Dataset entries
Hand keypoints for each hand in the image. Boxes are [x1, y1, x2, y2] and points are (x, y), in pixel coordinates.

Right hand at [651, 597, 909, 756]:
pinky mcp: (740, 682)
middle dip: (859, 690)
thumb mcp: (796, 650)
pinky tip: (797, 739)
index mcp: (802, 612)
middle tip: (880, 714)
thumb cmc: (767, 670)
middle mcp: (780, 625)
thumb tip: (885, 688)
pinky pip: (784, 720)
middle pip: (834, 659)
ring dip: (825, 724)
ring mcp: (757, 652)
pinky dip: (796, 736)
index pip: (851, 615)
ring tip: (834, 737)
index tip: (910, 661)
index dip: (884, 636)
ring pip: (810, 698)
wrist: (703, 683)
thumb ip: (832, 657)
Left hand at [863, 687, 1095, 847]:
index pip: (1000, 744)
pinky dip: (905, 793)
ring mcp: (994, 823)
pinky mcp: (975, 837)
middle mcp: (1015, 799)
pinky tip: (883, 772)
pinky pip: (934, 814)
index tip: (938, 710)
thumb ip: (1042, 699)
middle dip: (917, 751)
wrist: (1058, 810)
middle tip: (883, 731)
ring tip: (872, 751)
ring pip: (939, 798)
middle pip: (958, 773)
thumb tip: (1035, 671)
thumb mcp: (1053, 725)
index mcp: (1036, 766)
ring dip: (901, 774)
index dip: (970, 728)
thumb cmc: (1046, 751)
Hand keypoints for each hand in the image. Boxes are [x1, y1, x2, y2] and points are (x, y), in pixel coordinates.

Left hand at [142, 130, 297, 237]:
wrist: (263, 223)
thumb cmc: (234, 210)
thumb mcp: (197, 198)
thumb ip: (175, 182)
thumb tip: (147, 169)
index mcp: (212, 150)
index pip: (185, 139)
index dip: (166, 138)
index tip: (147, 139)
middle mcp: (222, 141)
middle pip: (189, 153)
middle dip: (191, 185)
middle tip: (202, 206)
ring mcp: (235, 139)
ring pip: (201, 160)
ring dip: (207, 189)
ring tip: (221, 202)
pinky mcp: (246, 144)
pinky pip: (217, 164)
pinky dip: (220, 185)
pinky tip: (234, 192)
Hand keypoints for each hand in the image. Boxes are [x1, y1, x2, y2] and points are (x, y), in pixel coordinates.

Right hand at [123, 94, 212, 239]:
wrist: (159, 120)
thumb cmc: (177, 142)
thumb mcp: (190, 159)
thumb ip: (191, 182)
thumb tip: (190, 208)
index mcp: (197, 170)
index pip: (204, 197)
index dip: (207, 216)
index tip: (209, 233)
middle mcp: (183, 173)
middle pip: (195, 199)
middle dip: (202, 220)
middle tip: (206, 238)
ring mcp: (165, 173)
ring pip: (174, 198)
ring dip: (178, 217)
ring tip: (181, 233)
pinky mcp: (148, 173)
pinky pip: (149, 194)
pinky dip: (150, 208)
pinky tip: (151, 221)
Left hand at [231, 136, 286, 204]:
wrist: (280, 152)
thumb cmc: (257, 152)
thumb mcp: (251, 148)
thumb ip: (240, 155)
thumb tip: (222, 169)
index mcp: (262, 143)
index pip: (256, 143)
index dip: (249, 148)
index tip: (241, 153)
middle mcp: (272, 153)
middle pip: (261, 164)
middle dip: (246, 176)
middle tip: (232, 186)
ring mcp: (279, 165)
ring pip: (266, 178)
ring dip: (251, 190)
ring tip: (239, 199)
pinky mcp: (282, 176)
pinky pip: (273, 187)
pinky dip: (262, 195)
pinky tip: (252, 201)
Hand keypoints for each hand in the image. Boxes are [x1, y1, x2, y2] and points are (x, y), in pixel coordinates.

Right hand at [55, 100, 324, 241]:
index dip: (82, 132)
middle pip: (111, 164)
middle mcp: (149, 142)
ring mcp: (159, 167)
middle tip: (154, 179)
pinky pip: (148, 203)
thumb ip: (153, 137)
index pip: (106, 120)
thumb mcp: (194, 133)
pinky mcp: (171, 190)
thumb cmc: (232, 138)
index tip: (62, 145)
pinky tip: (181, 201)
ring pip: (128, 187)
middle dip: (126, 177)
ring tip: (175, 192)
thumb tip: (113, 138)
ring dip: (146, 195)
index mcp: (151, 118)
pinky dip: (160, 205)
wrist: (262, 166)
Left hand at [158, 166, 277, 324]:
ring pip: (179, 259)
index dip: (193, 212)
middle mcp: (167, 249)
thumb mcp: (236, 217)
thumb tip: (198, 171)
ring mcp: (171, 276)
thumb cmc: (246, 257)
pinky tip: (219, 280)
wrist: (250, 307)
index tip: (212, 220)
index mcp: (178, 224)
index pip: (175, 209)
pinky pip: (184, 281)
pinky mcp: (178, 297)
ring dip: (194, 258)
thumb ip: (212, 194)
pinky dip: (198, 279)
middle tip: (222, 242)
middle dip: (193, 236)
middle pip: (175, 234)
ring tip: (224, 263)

§ **THE PROBLEM**: In the entries above, count the lines that include "Right" and write nothing but that number.

§ **TASK RESPONSE**: 3